Erste's Czech business accounts for about 22% of group assets but about 40% of group profit, reflecting the importance of the market to the bank's margins, Concorde Securities analysts Hai Thanh Le Phuong and Gábor Dániel Péntek noted. For RBI, the bank's ongoing expansion in the Czech Republic, which includes the acquisitions of Equa bank a.s. and ING Groep NV's local retail operations, could increase the unit's profit by 10% to 20%, they added.
Both banks' loans to Czech customers have also been steady over the past few quarters. As of June 30, Erste's Czech loan book amounted to €32 billion, while that of RBI was €12 billion. Erste and RBI's group-level loans to customers totaled €176.09 billion and €94.05 billion, respectively, at the end of June.
All six analysts contacted by Market Intelligence viewed the rate hike as a welcome development for the two banks. That, together with a stronger koruna, will support a partial net interest income recovery, said Sonja Förster, vice president for global FIG at DBRS Morningstar.
Erste and RBI booked €268 million and €77 million of net interest income, or NII, respectively, from the Czech Republic in the second quarter, compared to €242 million and €82 million a year before. Their Czech pretax profits in the quarter were significantly higher year over year.
The rate hike will improve both margins and loan-to-deposit ratios, said Le Phuong and Péntek, though they added that the latter usually takes about two quarters to be visible. Their ballpark estimate is that Erste books between €20 million to €25 million of annual NII growth and RBI between €5 million and €10 million starting in the second quarter of 2022 for every 25-basis-point rate increase.
Barclays analyst Krishnendra Dubey projects a similar level of improvement, which equates to roughly 1% of both banks' pretax profit for 2021. Dubey also noted that Erste has historically moved some of its excess liquidity into the Czech central bank, so it could benefit from an additional positive yield.
RBI expects a positive effect on the NII of its Czech unit amid "substantial customer deposit increases in recent quarters," a spokesperson said. Erste did not respond to a request for comment.

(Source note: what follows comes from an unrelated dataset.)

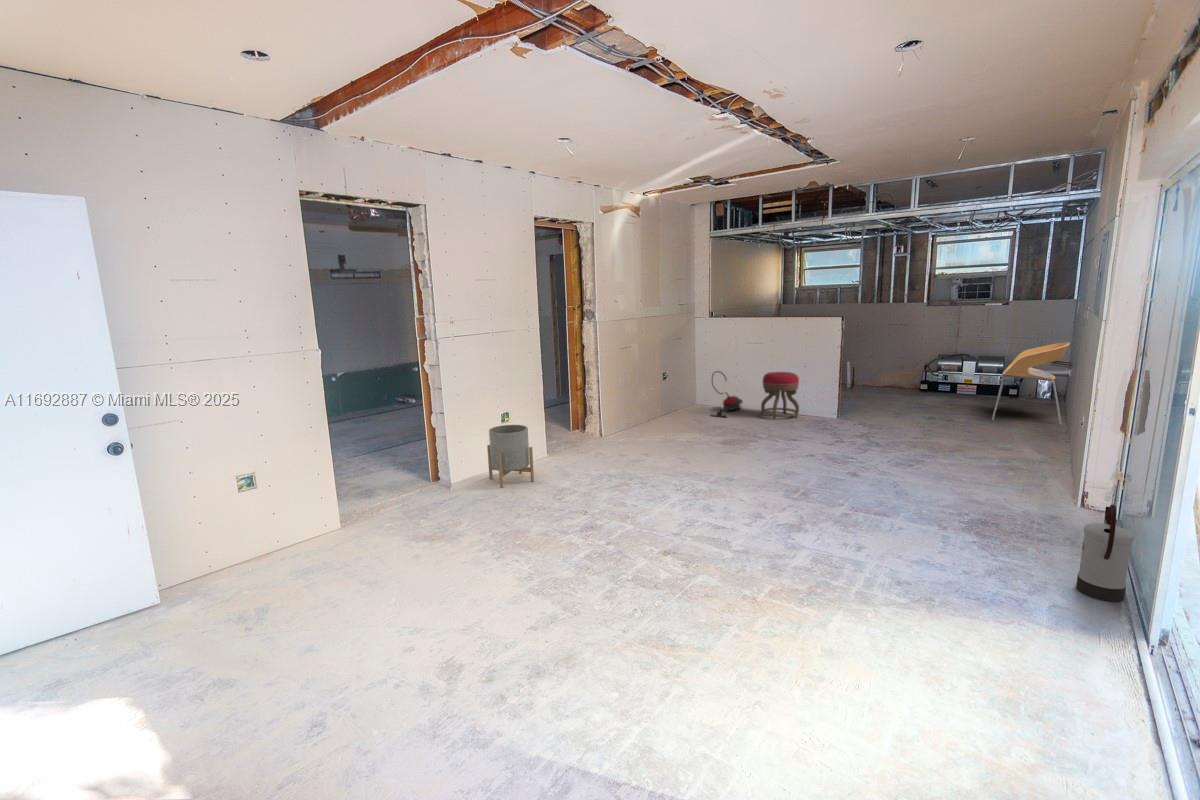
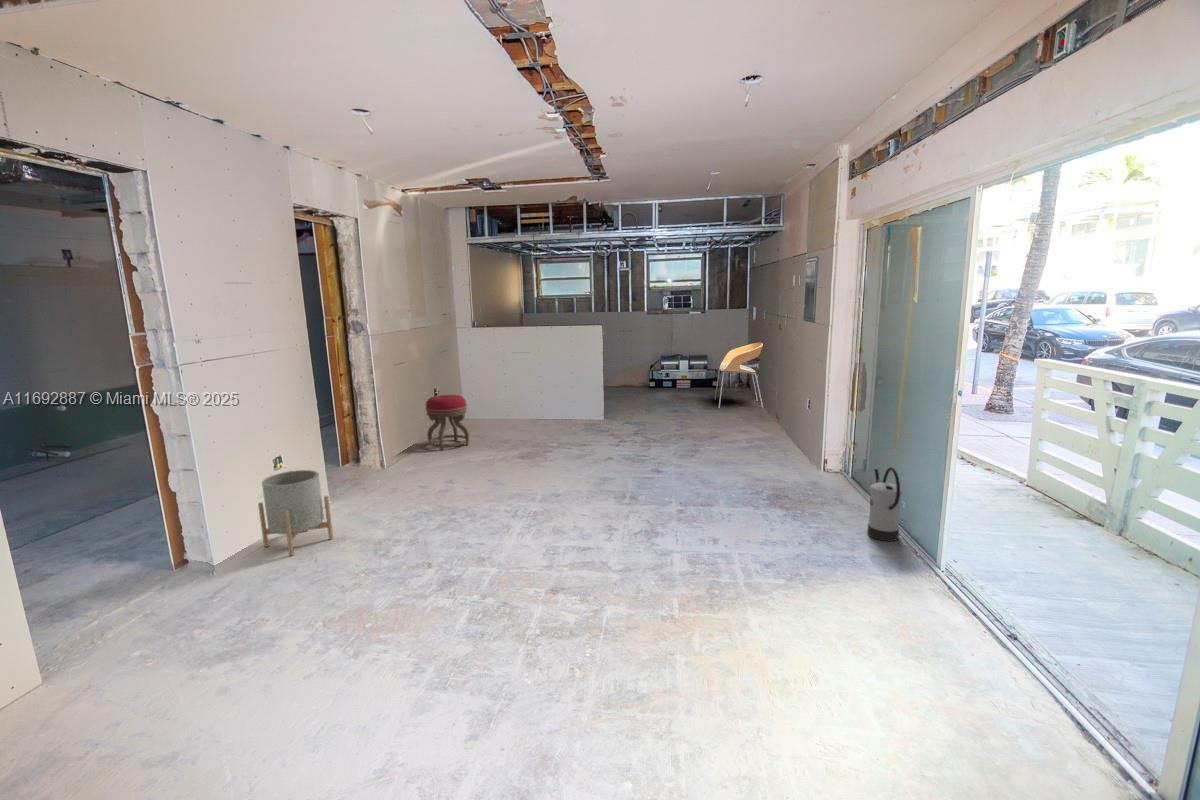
vacuum cleaner: present [711,371,743,417] -> none [484,383,515,430]
stool: present [761,372,799,419] -> present [426,395,469,450]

Several rate hikes could spur competition and result in a potential adverse impact on volumes for Czech banks, Le Phuong and Péntek warned. But Andrea Wehmeier, a vice president and senior analyst at Moody's, said that even amid stronger competition, better loan demand due to an economic recovery combined with rising rates will boost profits.
Though net interest margins in the Czech Republic are "lower than in other more economically volatile" central and Eastern European countries, the market is "a stabilizing factor" for Austrian banks due to the good asset quality and limited cost of risk, Wehmeier said.
Loan loss provisions taken by Erste and RBI for the Czech Republic have been elevated during the COVID-19 pandemic, Ratings' Duran said, but a significant chunk were released amid a better-than-expected loan book performance in the first half.
The country also "acts a positive diversifier," not just for Austrian banks but also for larger ones in Western Europe, Duran added. Various key metrics "clearly indicate that Czech banks are strong performers and have a resilient business model," he said.